Supplied text
Professor of American literature at the University of California, Davis. The James Leslie Woodress Papers span the years from 1941 to 1976. The collection (2.4 linear feet) consists mainly of professional papers including correspondence with colleagues and literary figures, editors and publishers, copyright holders, libraries, and others regarding the production of a number of Woodress' published works on the history of American literature.

The James Leslie Woodress Papers span the years from 1941 to 1976. The collection consists mainly of professional papers, including correspondence with colleagues and literary figures, editors and publishers, copyright holders, libraries, and others regarding the production of a number of Woodress' published works, including Booth Tarkington: Gentleman from Indiana, Dissertations in American Literature, Eight American Authors, Essays Mostly on Periodical Publishing in America: A Collection in Honor of Clarence Gohdes, Howells and Italy, A Yankee's Odyssey: The Life of Joel Barlow, and "Voices from America's Past," a historical pamphlets series. Among the significant correspondents are Ashbel G. Brice and John Menapace of the Duke University Press, Elizabeth Blackert and Robert F. Wilson of McGraw-Hill, and scholars such as Walter Blair, Hugh Holman, Jay B. Hubbell, Lewis Leary, Floyd Stovall, and Willard Thorp. Background notes and drafts of publication materials are also contained in the collection. The collection is divided into seven series, corresponding to Woodress' published works and arranged in alphabetical order by title: Booth Tarkington, Dissertations in American Literature, Eight American Authors, Essays Mostly on Periodical Publishing in America, Howells and Italy, Voices from America's Past, and Yankee's Odyssey. These series are described fully below. Acquired as part of the Jay B. Hubbell Center for American Literary Historiography.

Instructions for the task
According to the description of the Woodress papers, into how many series is the collection divided?

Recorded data

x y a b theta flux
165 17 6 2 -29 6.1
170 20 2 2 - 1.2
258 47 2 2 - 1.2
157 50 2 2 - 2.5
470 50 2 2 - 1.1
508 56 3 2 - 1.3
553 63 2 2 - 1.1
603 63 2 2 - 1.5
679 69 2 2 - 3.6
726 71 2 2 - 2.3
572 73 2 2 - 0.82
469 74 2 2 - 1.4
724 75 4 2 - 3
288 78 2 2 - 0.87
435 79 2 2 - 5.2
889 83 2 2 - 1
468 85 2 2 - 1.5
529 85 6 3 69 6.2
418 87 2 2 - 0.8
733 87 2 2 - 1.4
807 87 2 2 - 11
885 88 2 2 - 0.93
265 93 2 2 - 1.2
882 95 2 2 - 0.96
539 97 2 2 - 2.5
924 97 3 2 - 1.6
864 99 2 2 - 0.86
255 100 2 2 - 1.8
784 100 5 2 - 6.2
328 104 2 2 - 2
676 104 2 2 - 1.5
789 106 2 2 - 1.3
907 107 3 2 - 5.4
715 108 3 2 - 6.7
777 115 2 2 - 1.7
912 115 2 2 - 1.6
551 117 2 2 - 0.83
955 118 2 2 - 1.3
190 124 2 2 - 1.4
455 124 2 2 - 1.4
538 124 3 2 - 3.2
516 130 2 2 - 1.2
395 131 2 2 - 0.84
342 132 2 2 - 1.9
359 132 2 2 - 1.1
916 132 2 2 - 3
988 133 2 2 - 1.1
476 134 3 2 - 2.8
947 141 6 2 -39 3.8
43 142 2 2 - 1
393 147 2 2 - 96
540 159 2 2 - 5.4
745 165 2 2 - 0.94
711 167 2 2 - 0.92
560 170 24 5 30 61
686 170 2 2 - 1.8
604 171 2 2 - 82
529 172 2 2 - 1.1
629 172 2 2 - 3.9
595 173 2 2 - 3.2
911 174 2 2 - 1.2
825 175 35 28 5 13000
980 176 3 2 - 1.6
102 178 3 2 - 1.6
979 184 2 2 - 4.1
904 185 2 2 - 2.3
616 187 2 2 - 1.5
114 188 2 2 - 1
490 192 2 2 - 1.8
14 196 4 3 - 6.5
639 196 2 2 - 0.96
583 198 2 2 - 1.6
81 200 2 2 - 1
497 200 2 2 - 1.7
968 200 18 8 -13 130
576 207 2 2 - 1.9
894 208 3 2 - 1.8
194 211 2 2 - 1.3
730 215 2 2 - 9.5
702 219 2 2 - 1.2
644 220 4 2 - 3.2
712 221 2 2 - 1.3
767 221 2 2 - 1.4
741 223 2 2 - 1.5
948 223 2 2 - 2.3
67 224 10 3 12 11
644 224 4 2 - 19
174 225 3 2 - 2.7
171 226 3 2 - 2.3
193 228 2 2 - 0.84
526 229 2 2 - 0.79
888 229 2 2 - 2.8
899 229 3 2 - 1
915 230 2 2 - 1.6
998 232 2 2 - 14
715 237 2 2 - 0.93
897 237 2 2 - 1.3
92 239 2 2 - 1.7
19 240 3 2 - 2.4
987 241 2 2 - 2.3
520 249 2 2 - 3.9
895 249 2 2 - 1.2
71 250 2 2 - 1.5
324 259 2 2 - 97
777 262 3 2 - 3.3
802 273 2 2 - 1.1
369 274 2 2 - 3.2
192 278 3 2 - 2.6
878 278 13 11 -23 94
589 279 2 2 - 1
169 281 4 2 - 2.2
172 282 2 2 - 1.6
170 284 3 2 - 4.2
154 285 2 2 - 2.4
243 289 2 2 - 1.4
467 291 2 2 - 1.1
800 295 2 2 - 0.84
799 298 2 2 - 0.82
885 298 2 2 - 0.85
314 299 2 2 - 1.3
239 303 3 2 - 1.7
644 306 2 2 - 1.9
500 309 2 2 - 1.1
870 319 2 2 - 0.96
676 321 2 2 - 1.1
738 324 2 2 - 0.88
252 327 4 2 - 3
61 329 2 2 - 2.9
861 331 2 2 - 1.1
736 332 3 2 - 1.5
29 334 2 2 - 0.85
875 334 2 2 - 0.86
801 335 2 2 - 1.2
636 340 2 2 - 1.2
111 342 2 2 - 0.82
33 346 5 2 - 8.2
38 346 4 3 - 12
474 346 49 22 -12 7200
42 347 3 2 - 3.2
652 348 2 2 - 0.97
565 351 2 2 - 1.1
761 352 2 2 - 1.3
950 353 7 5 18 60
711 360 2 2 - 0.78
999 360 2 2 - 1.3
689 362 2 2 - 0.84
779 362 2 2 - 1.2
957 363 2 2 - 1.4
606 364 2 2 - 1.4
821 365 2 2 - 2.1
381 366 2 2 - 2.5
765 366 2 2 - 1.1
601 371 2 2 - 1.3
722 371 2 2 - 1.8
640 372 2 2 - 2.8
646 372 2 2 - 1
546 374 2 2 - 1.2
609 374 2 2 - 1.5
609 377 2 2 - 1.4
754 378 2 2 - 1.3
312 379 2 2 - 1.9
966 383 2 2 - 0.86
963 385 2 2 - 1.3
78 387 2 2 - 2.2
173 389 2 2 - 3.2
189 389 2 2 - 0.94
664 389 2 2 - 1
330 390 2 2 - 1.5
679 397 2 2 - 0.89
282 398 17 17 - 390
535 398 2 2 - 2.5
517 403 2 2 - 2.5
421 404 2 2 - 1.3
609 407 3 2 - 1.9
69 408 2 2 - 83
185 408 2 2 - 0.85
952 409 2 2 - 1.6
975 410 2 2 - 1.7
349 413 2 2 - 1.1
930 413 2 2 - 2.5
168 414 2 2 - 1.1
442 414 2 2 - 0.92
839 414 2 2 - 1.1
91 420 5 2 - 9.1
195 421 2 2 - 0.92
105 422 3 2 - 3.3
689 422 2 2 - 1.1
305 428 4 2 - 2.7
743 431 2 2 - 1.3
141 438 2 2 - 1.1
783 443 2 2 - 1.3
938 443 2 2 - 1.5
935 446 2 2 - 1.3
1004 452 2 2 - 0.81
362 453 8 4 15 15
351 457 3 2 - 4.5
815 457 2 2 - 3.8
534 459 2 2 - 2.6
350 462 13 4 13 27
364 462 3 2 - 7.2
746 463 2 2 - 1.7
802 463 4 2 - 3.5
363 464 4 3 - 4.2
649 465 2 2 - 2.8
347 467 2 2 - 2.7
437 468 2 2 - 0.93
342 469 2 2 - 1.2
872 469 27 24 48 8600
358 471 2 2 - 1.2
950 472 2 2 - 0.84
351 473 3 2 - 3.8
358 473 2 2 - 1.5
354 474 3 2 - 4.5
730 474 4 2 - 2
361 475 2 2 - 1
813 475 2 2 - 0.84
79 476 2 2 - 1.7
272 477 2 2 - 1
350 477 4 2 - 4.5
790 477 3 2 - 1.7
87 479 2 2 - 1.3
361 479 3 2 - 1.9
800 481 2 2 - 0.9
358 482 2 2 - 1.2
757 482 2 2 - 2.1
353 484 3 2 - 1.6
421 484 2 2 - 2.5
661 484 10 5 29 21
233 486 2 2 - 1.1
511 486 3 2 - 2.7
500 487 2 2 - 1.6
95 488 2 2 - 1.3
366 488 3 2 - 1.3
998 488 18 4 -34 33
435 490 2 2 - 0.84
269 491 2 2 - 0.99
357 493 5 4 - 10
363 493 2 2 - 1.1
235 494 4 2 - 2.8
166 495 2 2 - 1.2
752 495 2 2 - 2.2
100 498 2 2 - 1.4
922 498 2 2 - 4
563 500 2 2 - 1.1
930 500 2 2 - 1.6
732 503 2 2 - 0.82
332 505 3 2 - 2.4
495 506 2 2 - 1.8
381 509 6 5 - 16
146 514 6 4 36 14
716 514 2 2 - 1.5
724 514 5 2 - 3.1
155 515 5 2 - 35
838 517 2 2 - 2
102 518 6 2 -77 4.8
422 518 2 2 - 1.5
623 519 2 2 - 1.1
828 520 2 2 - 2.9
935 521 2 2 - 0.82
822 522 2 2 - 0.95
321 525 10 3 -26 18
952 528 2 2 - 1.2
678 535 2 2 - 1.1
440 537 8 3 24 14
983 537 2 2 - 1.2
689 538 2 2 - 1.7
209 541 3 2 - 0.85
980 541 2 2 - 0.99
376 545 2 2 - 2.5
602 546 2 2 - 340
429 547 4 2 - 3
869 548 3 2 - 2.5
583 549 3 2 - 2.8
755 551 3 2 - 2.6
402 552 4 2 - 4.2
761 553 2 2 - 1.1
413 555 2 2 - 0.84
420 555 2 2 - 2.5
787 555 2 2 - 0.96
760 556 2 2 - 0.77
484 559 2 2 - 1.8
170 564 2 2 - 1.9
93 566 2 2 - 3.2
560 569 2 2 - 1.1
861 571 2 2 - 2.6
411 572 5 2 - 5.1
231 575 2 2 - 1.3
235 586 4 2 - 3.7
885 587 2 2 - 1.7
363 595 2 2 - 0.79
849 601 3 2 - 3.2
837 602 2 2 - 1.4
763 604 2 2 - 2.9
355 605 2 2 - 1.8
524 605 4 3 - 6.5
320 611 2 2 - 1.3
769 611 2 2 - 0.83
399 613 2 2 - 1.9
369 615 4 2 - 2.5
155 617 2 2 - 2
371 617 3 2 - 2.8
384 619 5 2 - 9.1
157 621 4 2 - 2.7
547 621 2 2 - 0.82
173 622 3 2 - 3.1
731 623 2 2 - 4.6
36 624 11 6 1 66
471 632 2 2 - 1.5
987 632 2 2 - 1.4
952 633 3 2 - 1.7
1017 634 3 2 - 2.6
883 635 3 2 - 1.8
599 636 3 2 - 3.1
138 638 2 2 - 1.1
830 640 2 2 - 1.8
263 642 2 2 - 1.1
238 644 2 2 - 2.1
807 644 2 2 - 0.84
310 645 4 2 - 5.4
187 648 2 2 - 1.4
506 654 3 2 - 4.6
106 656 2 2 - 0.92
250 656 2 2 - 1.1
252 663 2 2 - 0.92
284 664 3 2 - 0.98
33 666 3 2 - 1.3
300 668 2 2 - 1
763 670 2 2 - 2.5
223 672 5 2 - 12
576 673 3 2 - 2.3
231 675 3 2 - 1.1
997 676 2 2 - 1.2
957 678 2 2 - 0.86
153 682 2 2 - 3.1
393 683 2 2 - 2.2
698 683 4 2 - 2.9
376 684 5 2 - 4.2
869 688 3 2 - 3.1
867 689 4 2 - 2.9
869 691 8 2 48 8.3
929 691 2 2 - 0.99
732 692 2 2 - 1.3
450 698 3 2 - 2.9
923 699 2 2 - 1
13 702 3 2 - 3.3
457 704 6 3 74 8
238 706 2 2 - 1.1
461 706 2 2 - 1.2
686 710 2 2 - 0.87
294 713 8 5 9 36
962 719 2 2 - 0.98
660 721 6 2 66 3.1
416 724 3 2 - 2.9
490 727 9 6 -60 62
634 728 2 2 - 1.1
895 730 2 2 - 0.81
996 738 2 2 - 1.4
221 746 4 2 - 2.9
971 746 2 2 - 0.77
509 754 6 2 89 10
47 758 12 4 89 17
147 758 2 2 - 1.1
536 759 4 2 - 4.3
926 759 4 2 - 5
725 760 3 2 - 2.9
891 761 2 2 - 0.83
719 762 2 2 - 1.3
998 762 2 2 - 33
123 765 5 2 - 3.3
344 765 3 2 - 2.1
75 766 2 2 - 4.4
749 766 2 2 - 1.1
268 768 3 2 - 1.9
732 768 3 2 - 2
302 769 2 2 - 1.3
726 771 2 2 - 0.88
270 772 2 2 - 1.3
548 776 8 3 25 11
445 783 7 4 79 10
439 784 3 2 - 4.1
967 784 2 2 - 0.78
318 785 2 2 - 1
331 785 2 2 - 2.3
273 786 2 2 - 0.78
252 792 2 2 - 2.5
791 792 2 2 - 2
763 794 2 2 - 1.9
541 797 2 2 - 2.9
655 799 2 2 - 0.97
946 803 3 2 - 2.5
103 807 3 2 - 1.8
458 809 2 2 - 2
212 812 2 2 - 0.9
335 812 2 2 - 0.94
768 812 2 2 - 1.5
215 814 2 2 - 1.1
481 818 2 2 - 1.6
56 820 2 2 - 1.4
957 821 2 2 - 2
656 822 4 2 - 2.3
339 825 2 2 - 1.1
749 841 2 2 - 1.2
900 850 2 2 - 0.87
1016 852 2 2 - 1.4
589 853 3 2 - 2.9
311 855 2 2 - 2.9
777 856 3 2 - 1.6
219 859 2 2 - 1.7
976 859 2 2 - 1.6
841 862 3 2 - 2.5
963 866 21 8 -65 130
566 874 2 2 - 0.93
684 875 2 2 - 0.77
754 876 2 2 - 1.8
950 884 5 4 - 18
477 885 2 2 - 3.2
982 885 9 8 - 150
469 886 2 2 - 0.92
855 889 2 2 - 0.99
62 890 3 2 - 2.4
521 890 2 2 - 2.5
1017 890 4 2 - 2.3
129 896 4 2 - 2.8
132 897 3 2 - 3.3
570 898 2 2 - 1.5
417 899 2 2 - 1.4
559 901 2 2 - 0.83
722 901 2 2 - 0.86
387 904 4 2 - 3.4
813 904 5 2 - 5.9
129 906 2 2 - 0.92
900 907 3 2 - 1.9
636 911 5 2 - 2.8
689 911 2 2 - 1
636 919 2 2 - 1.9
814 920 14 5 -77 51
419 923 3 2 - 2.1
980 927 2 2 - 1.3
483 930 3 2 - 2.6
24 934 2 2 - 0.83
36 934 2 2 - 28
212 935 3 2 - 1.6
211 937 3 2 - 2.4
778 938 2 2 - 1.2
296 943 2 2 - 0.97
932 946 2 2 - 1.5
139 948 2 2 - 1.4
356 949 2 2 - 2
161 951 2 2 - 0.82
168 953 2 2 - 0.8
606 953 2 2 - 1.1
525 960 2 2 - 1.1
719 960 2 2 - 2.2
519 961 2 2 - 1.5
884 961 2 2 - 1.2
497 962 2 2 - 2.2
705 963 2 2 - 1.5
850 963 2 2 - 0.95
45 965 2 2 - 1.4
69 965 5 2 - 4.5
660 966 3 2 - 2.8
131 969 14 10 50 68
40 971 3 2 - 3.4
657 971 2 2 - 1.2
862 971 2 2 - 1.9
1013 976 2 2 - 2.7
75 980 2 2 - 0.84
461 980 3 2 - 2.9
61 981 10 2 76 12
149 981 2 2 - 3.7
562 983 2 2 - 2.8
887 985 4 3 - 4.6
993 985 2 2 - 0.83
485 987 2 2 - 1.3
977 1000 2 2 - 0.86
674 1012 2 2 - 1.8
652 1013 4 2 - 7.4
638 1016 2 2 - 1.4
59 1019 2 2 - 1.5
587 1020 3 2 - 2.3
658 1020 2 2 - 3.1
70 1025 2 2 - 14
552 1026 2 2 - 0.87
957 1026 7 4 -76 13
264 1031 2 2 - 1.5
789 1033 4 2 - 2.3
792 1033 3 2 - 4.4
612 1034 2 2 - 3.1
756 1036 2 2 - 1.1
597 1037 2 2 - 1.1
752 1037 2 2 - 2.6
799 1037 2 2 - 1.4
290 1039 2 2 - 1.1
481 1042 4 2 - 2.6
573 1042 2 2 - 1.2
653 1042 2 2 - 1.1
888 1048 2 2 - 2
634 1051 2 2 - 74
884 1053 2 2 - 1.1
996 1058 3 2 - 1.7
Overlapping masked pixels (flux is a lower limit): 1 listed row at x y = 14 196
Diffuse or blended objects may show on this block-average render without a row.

Response below
Seven series.